Wir, die Lerchenauer, hätten die Frage an Sie, wie lange die abscheulichen Container an der Waldmeisterstraße noch stehen bleiben sollen, denn diese sind ja laut Auskunft nicht mehr bewohnbar. Hat die Stadt kein Geld, diese zu entfernen, oder ist die Stadt nicht zuständig? ­Bitte antworten Sie in der tz öffentlich, damit wir es alle lesen können.
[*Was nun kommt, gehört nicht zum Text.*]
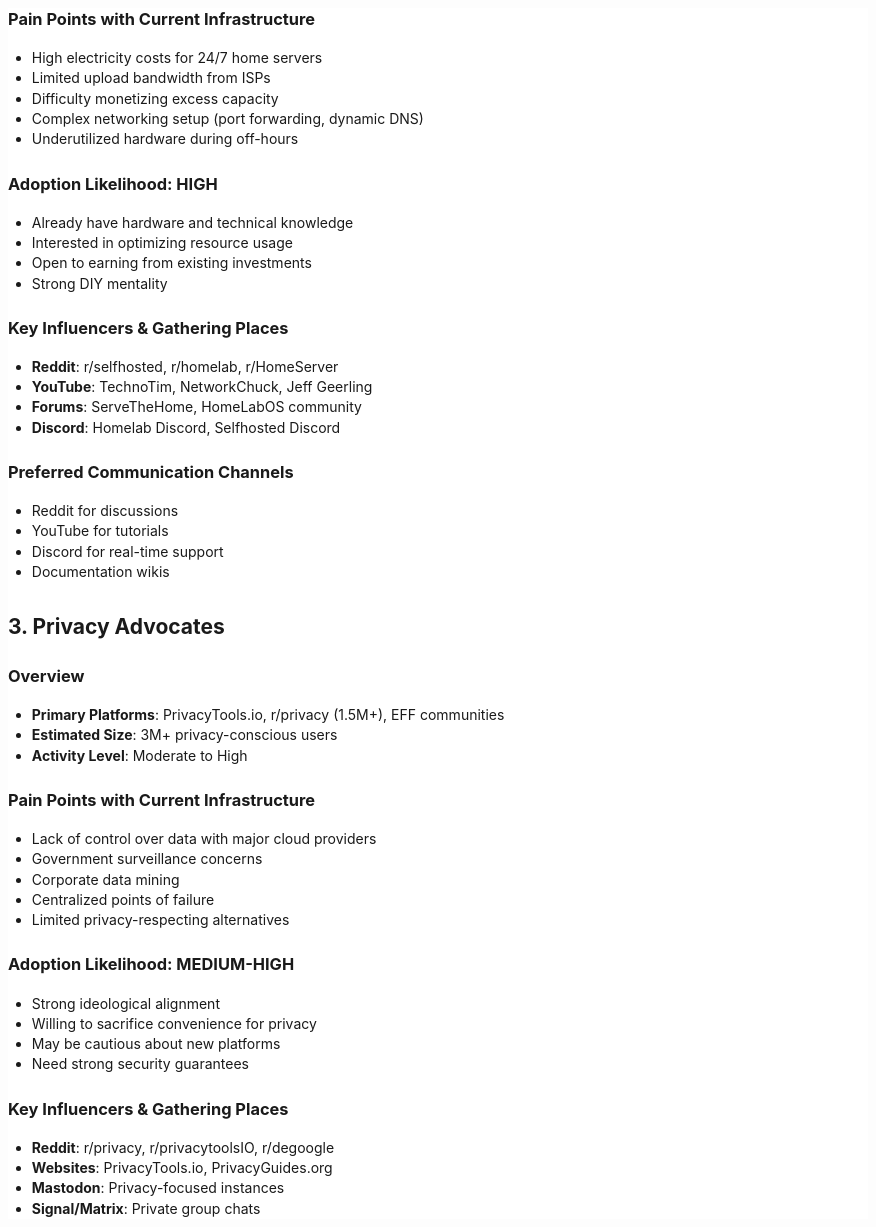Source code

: ### Pain Points with Current Infrastructure
- High electricity costs for 24/7 home servers
- Limited upload bandwidth from ISPs
- Difficulty monetizing excess capacity
- Complex networking setup (port forwarding, dynamic DNS)
- Underutilized hardware during off-hours

### Adoption Likelihood: **HIGH**
- Already have hardware and technical knowledge
- Interested in optimizing resource usage
- Open to earning from existing investments
- Strong DIY mentality

### Key Influencers & Gathering Places
- **Reddit**: r/selfhosted, r/homelab, r/HomeServer
- **YouTube**: TechnoTim, NetworkChuck, Jeff Geerling
- **Forums**: ServeTheHome, HomeLabOS community
- **Discord**: Homelab Discord, Selfhosted Discord

### Preferred Communication Channels
- Reddit for discussions
- YouTube for tutorials
- Discord for real-time support
- Documentation wikis

## 3. Privacy Advocates

### Overview
- **Primary Platforms**: PrivacyTools.io, r/privacy (1.5M+), EFF communities
- **Estimated Size**: 3M+ privacy-conscious users
- **Activity Level**: Moderate to High

### Pain Points with Current Infrastructure
- Lack of control over data with major cloud providers
- Government surveillance concerns
- Corporate data mining
- Centralized points of failure
- Limited privacy-respecting alternatives

### Adoption Likelihood: **MEDIUM-HIGH**
- Strong ideological alignment
- Willing to sacrifice convenience for privacy
- May be cautious about new platforms
- Need strong security guarantees

### Key Influencers & Gathering Places
- **Reddit**: r/privacy, r/privacytoolsIO, r/degoogle
- **Websites**: PrivacyTools.io, PrivacyGuides.org
- **Mastodon**: Privacy-focused instances
- **Signal/Matrix**: Private group chats
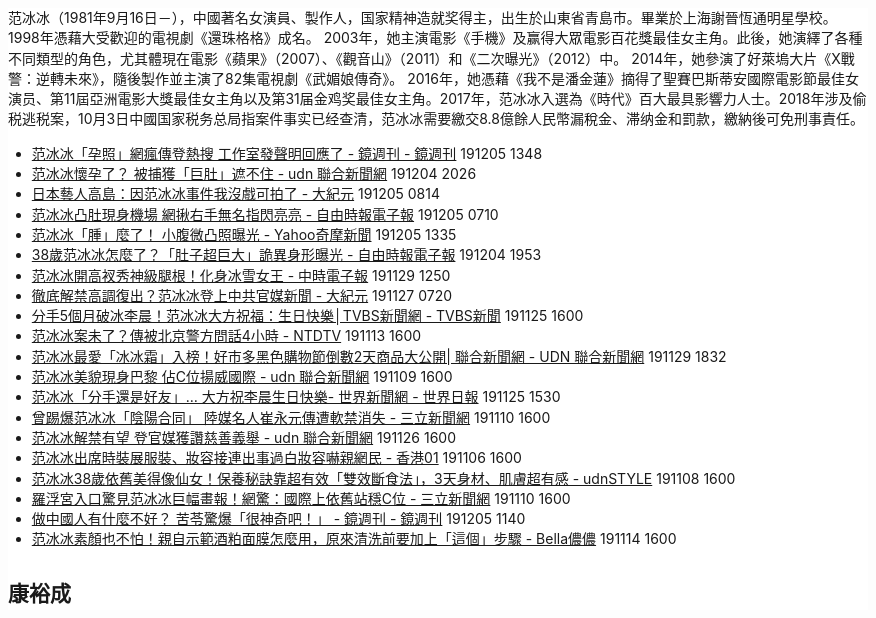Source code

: 范冰冰（1981年9月16日－），中國著名女演員、製作人，国家精神造就奖得主，出生於山東省青島市。畢業於上海謝晉恆通明星學校。1998年憑藉大受歡迎的電視劇《還珠格格》成名。 2003年，她主演電影《手機》及赢得大眾電影百花獎最佳女主角。此後，她演繹了各種不同類型的角色，尤其體現在電影《蘋果》（2007）、《觀音山》（2011）和《二次曝光》（2012）中。 2014年，她參演了好萊塢大片《X戰警：逆轉未來》，隨後製作並主演了82集電視劇《武媚娘傳奇》。 2016年，她憑藉《我不是潘金蓮》摘得了聖賽巴斯蒂安國際電影節最佳女演员、第11屆亞洲電影大獎最佳女主角以及第31届金鸡奖最佳女主角。2017年，范冰冰入選為《時代》百大最具影響力人士。2018年涉及偷税逃税案，10月3日中國国家税务总局指案件事实已经查清，范冰冰需要繳交8.8億餘人民幣漏稅金、滞纳金和罰款，繳納後可免刑事責任。
- [范冰冰「孕照」網瘋傳登熱搜 工作室發聲明回應了 - 鏡週刊 - 鏡週刊](https://www.mirrormedia.mg/story/20191205ent005 "范冰冰「孕照」網瘋傳登熱搜 工作室發聲明回應了 - 鏡週刊 - 鏡週刊") 191205 1348
- [范冰冰懷孕了？ 被捕獲「巨肚」遮不住 - udn 聯合新聞網](https://stars.udn.com/star/story/10090/4205749 "范冰冰懷孕了？ 被捕獲「巨肚」遮不住 - udn 聯合新聞網") 191204 2026
- [日本藝人高島：因范冰冰事件我沒戲可拍了 - 大紀元](http://www.epochtimes.com/b5/19/12/4/n11700595.htm "日本藝人高島：因范冰冰事件我沒戲可拍了 - 大紀元") 191205 0814
- [范冰冰凸肚現身機場 網揪右手無名指閃亮亮 - 自由時報電子報](https://ent.ltn.com.tw/news/breakingnews/2998964 "范冰冰凸肚現身機場 網揪右手無名指閃亮亮 - 自由時報電子報") 191205 0710
- [范冰冰「腫」麼了！ 小腹微凸照曝光 - Yahoo奇摩新聞](https://tw.news.yahoo.com/video/%E8%8C%83%E5%86%B0%E5%86%B0-%E8%85%AB-%E9%BA%BC%E4%BA%86-%E5%B0%8F%E8%85%B9%E5%BE%AE%E5%87%B8%E7%85%A7%E6%9B%9D%E5%85%89-052147026.html "范冰冰「腫」麼了！ 小腹微凸照曝光 - Yahoo奇摩新聞") 191205 1335
- [38歲范冰冰怎麼了？「肚子超巨大」詭異身形曝光 - 自由時報電子報](https://ent.ltn.com.tw/news/breakingnews/2998909 "38歲范冰冰怎麼了？「肚子超巨大」詭異身形曝光 - 自由時報電子報") 191204 1953
- [范冰冰開高衩秀神級腿根！化身冰雪女王 - 中時電子報](https://www.chinatimes.com/fashion/20191129001715-263901 "范冰冰開高衩秀神級腿根！化身冰雪女王 - 中時電子報") 191129 1250
- [徹底解禁高調復出？范冰冰登上中共官媒新聞 - 大紀元](http://www.epochtimes.com/b5/19/11/25/n11680416.htm "徹底解禁高調復出？范冰冰登上中共官媒新聞 - 大紀元") 191127 0720
- [分手5個月破冰李晨！范冰冰大方祝福：生日快樂│TVBS新聞網 - TVBS新聞](https://news.tvbs.com.tw/life/1239495 "分手5個月破冰李晨！范冰冰大方祝福：生日快樂│TVBS新聞網 - TVBS新聞") 191125 1600
- [范冰冰案未了？傳被北京警方問話4小時 - NTDTV](https://www.ntdtv.com/b5/2019/11/13/a102706219.html "范冰冰案未了？傳被北京警方問話4小時 - NTDTV") 191113 1600
- [范冰冰最愛「冰冰霜」入榜！好市多黑色購物節倒數2天商品大公開| 聯合新聞網 - UDN 聯合新聞網](https://udn.com/news/story/7934/4195694?from=udn-catelistnews_ch1013 "范冰冰最愛「冰冰霜」入榜！好市多黑色購物節倒數2天商品大公開| 聯合新聞網 - UDN 聯合新聞網") 191129 1832
- [范冰冰美貌現身巴黎 佔C位揚威國際 - udn 聯合新聞網](https://stars.udn.com/star/story/10091/4154286 "范冰冰美貌現身巴黎 佔C位揚威國際 - udn 聯合新聞網") 191109 1600
- [范冰冰「分手還是好友」… 大方祝李晨生日快樂- 世界新聞網 - 世界日報](https://www.worldjournal.com/6642498/article-%E8%8C%83%E5%86%B0%E5%86%B0%E3%80%8C%E5%88%86%E6%89%8B%E9%82%84%E6%98%AF%E5%A5%BD%E5%8F%8B%E3%80%8D-%E5%A4%A7%E6%96%B9%E7%A5%9D%E6%9D%8E%E6%99%A8%E7%94%9F%E6%97%A5%E5%BF%AB%E6%A8%82/ "范冰冰「分手還是好友」… 大方祝李晨生日快樂- 世界新聞網 - 世界日報") 191125 1530
- [曾踢爆范冰冰「陰陽合同」 陸媒名人崔永元傳遭軟禁消失 - 三立新聞網](https://www.setn.com/news.aspx?NewsID=633291 "曾踢爆范冰冰「陰陽合同」 陸媒名人崔永元傳遭軟禁消失 - 三立新聞網") 191110 1600
- [范冰冰解禁有望 登官媒獲讚慈善義舉 - udn 聯合新聞網](https://stars.udn.com/star/story/10091/4188844 "范冰冰解禁有望 登官媒獲讚慈善義舉 - udn 聯合新聞網") 191126 1600
- [范冰冰出席時裝展服裝、妝容接連出事過白妝容嚇親網民 - 香港01](https://www.hk01.com/%E5%8D%B3%E6%99%82%E5%A8%9B%E6%A8%82/394845/%E8%8C%83%E5%86%B0%E5%86%B0%E5%87%BA%E5%B8%AD%E6%99%82%E8%A3%9D%E5%B1%95%E6%9C%8D%E8%A3%9D-%E5%A6%9D%E5%AE%B9%E6%8E%A5%E9%80%A3%E5%87%BA%E4%BA%8B-%E9%81%8E%E7%99%BD%E5%A6%9D%E5%AE%B9%E5%9A%87%E8%A6%AA%E7%B6%B2%E6%B0%91 "范冰冰出席時裝展服裝、妝容接連出事過白妝容嚇親網民 - 香港01") 191106 1600
- [范冰冰38歲依舊美得像仙女！保養秘訣靠超有效「雙效斷食法」，3天身材、肌膚超有感 - udnSTYLE](https://style.udn.com/style/story/8079/4150720 "范冰冰38歲依舊美得像仙女！保養秘訣靠超有效「雙效斷食法」，3天身材、肌膚超有感 - udnSTYLE") 191108 1600
- [羅浮宮入口驚見范冰冰巨幅畫報！網驚：國際上依舊站穩C位 - 三立新聞網](https://www.setn.com/News.aspx?NewsID=633192 "羅浮宮入口驚見范冰冰巨幅畫報！網驚：國際上依舊站穩C位 - 三立新聞網") 191110 1600
- [做中國人有什麼不好？ 苦苓驚爆「很神奇吧！」 - 鏡週刊 - 鏡週刊](https://www.mirrormedia.mg/story/20191205web001 "做中國人有什麼不好？ 苦苓驚爆「很神奇吧！」 - 鏡週刊 - 鏡週刊") 191205 1140
- [范冰冰素顏也不怕！親自示範酒粕面膜怎麼用，原來清洗前要加上「這個」步驟 - Bella儂儂](https://www.bella.tw/articles/skincare/21869 "范冰冰素顏也不怕！親自示範酒粕面膜怎麼用，原來清洗前要加上「這個」步驟 - Bella儂儂") 191114 1600

## 康裕成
Wir zeichnen mit freundlichen Grüßen, Die Lerchenauer Bürger

Antwort: Bei den Containern in der Waldmeisterstraße 98 handelt es sich um eine Gemeinschaftsunterkunft für Asylbewerber. Diese Behelfsunterkunft wurde von der Regierung von Oberbayern erstmals am 24. Februar 1993 genehmigt, zunächst befristet auf fünf Jahre. Danach wurde die Genehmigung immer wieder verlängert, zuletzt bis Ende 2010. Die Frage, warum die Container immer noch stehen, wurde von der Regierung von Oberbayern mit anderen, vordringlichen Aufgaben begründet. Ein Abbau der bestehenden Unterkunftsanlage ist derzeit in Planung, allerdings sollen die bisherigen Unterkünfte dann durch zweigeschossige Container in Holzbauweise ersetzt werden, in annähernd gleicher Größe und Lage. Geplant ist wiederum eine auf fünf Jahre befristete Nutzung. Seit dem 23. Dezember 2010 liegt der Lokalbaukommission ein Bauantrag von einem privaten Bauherrn aus Ruhpolding für diese temporäre Lösung vor.